For each line in the data that includes "importe", make a copy.

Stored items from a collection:
--*--

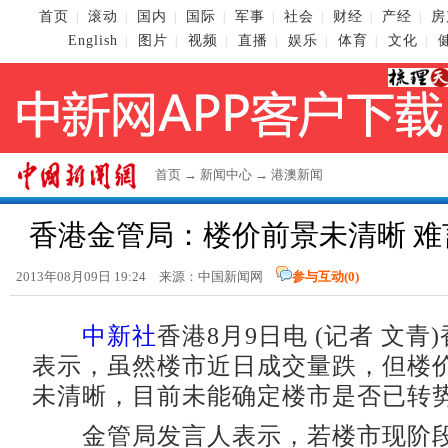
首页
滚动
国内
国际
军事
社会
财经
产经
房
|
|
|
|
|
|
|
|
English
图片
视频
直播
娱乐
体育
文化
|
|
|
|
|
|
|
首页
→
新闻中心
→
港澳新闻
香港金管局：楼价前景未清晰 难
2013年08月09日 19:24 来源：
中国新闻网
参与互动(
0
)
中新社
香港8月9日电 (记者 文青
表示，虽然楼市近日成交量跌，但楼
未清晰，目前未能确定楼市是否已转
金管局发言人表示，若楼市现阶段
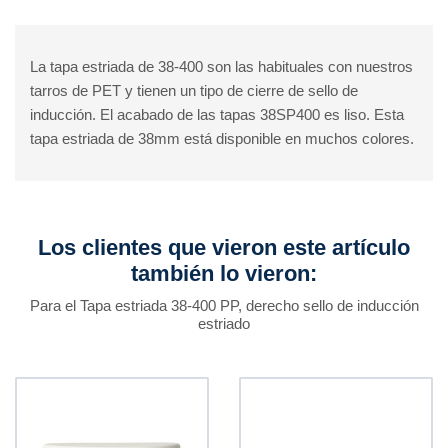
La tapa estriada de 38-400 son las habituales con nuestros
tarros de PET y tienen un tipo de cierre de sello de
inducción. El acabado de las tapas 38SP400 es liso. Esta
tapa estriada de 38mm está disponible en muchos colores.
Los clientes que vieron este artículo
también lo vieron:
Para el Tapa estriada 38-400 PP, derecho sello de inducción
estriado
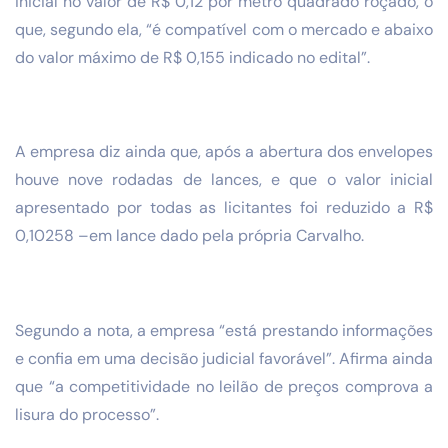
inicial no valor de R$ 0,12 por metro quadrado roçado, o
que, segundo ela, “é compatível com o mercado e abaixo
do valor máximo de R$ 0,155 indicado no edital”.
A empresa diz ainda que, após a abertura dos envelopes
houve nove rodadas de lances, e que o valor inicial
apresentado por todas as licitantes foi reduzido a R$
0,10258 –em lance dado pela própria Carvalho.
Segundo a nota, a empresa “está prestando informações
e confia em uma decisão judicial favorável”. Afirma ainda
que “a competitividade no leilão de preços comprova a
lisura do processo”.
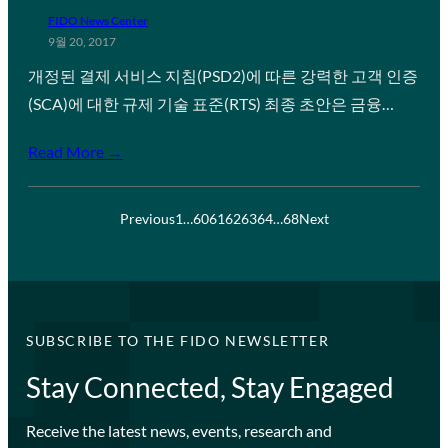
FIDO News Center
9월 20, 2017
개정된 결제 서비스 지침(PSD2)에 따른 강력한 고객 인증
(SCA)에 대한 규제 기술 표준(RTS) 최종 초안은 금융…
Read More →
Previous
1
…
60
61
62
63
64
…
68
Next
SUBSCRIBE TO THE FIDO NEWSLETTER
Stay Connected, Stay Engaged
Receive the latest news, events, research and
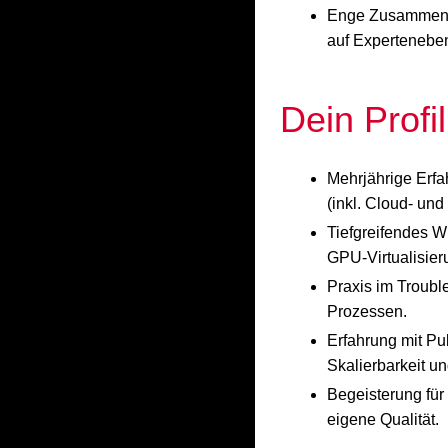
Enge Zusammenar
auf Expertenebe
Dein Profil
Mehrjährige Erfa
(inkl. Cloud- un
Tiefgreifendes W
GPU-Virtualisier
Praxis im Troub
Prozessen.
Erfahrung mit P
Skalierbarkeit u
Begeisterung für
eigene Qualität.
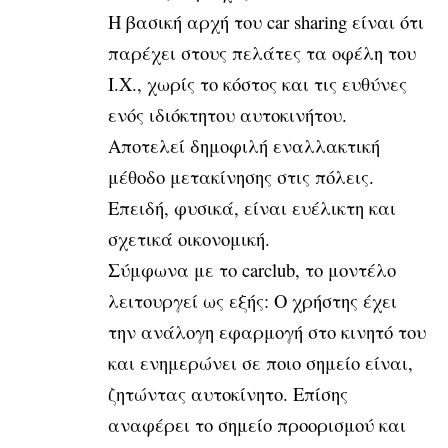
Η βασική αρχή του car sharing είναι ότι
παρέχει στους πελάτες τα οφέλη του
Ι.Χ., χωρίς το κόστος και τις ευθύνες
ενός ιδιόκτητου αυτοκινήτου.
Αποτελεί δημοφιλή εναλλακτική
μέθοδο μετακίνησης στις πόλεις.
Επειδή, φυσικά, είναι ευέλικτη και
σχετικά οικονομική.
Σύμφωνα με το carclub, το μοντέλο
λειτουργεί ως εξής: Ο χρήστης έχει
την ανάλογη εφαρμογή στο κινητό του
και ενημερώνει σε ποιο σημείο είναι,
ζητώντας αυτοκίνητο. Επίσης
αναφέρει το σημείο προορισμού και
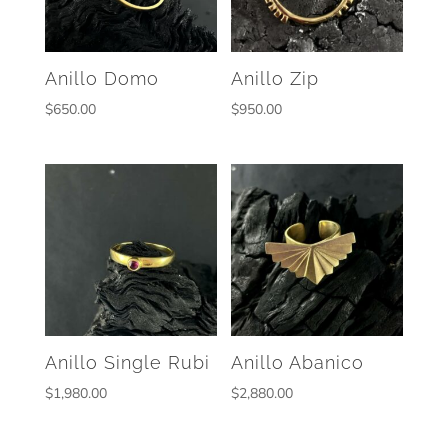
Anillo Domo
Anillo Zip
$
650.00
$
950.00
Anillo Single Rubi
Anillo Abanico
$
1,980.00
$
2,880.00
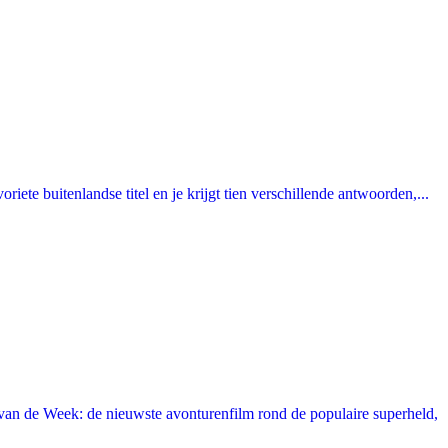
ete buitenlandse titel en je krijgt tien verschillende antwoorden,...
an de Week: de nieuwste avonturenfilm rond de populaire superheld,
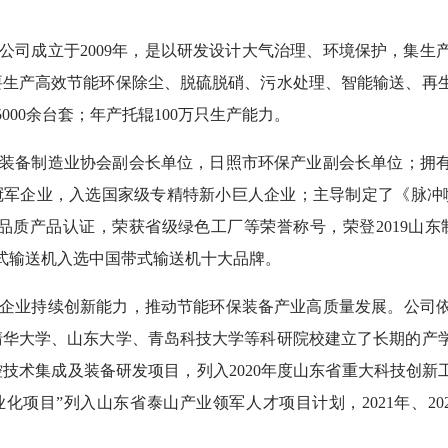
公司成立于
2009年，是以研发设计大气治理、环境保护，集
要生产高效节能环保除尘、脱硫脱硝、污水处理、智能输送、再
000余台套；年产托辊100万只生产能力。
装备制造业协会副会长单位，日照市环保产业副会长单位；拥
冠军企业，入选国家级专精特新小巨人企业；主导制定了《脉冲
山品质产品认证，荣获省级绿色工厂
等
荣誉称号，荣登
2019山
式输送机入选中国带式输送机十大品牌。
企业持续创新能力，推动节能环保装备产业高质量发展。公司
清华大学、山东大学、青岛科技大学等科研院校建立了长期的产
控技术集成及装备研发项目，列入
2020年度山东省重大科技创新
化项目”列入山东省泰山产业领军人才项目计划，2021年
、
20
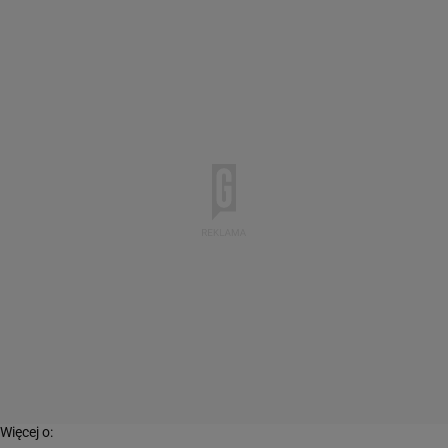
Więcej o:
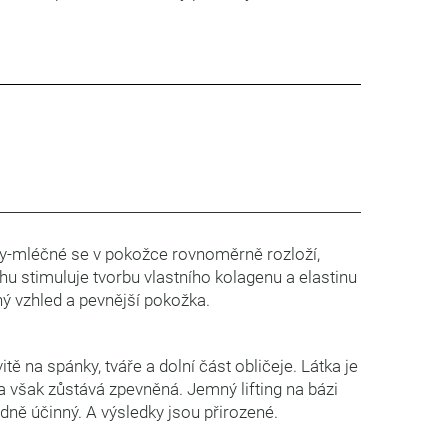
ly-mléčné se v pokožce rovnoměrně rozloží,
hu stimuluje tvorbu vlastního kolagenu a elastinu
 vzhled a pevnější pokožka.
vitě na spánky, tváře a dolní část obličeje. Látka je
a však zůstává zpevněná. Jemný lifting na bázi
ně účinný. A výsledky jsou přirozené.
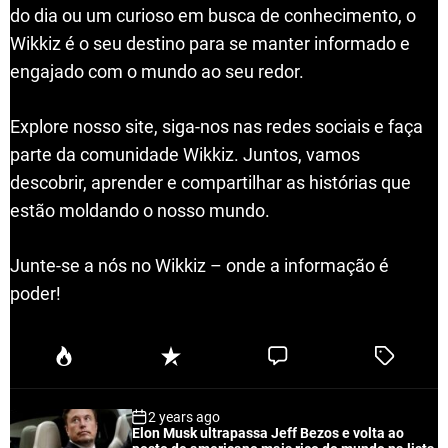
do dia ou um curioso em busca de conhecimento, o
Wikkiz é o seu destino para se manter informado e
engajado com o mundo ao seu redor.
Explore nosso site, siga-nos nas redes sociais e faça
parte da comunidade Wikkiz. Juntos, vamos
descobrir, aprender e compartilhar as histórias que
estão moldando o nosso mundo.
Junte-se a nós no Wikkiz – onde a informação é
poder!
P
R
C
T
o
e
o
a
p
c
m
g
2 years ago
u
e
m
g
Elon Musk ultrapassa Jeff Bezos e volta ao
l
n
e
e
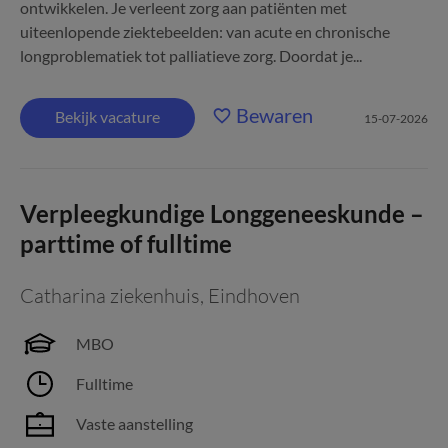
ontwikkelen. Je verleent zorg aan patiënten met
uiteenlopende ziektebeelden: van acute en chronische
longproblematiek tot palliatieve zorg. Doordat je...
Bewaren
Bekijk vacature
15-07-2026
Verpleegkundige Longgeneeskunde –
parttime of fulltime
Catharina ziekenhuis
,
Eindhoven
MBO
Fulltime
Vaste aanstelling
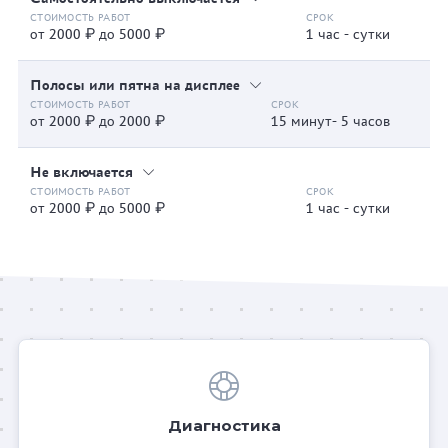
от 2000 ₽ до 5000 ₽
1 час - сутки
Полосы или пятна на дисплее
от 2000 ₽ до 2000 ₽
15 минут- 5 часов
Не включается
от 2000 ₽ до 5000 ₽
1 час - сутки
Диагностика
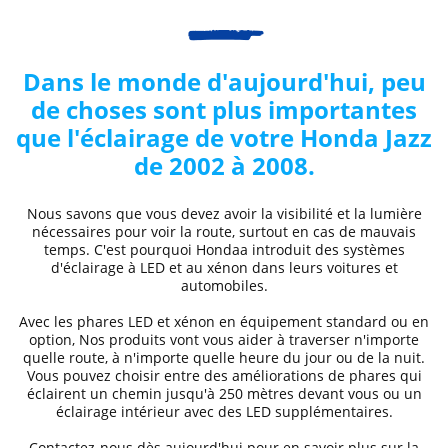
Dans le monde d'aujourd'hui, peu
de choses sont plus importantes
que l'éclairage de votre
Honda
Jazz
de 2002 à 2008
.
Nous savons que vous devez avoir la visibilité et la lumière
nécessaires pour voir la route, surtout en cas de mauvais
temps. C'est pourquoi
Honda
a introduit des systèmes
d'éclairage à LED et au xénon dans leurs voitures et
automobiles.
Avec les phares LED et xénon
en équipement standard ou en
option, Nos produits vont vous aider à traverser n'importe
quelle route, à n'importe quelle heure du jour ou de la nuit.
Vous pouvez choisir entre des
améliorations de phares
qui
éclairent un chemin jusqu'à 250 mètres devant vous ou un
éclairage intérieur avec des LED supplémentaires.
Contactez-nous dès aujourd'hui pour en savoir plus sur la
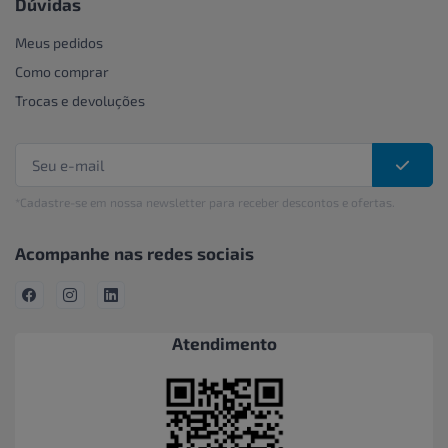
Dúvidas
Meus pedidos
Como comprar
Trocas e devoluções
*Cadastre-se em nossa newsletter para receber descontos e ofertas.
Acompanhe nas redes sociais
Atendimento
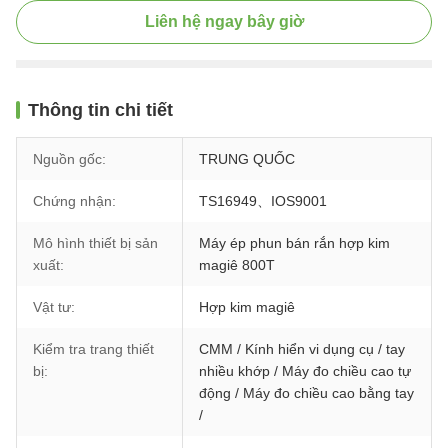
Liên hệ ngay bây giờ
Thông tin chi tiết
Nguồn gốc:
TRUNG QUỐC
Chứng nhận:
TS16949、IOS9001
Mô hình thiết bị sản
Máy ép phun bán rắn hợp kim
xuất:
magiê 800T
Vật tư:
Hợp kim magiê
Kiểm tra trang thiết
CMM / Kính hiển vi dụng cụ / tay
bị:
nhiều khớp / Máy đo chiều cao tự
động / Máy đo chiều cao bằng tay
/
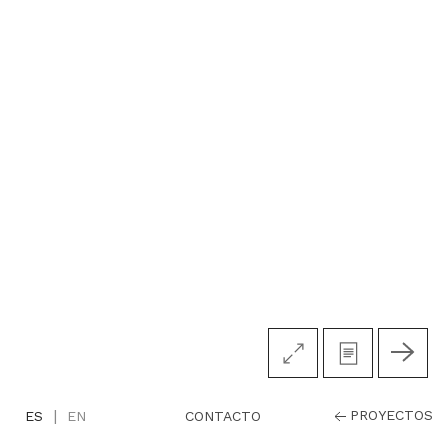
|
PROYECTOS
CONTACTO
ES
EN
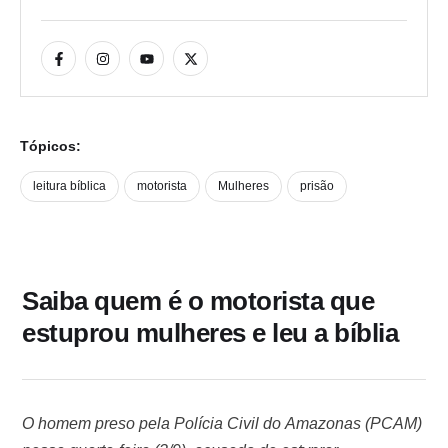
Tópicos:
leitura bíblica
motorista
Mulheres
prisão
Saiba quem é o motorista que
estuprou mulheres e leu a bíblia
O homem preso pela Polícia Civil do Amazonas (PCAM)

--*--

[WRITTEN SOLUTION]:
option, Nos produits vont vous aider à traverser n'importe
quelle route, à n'importe quelle heure du jour ou de la nuit.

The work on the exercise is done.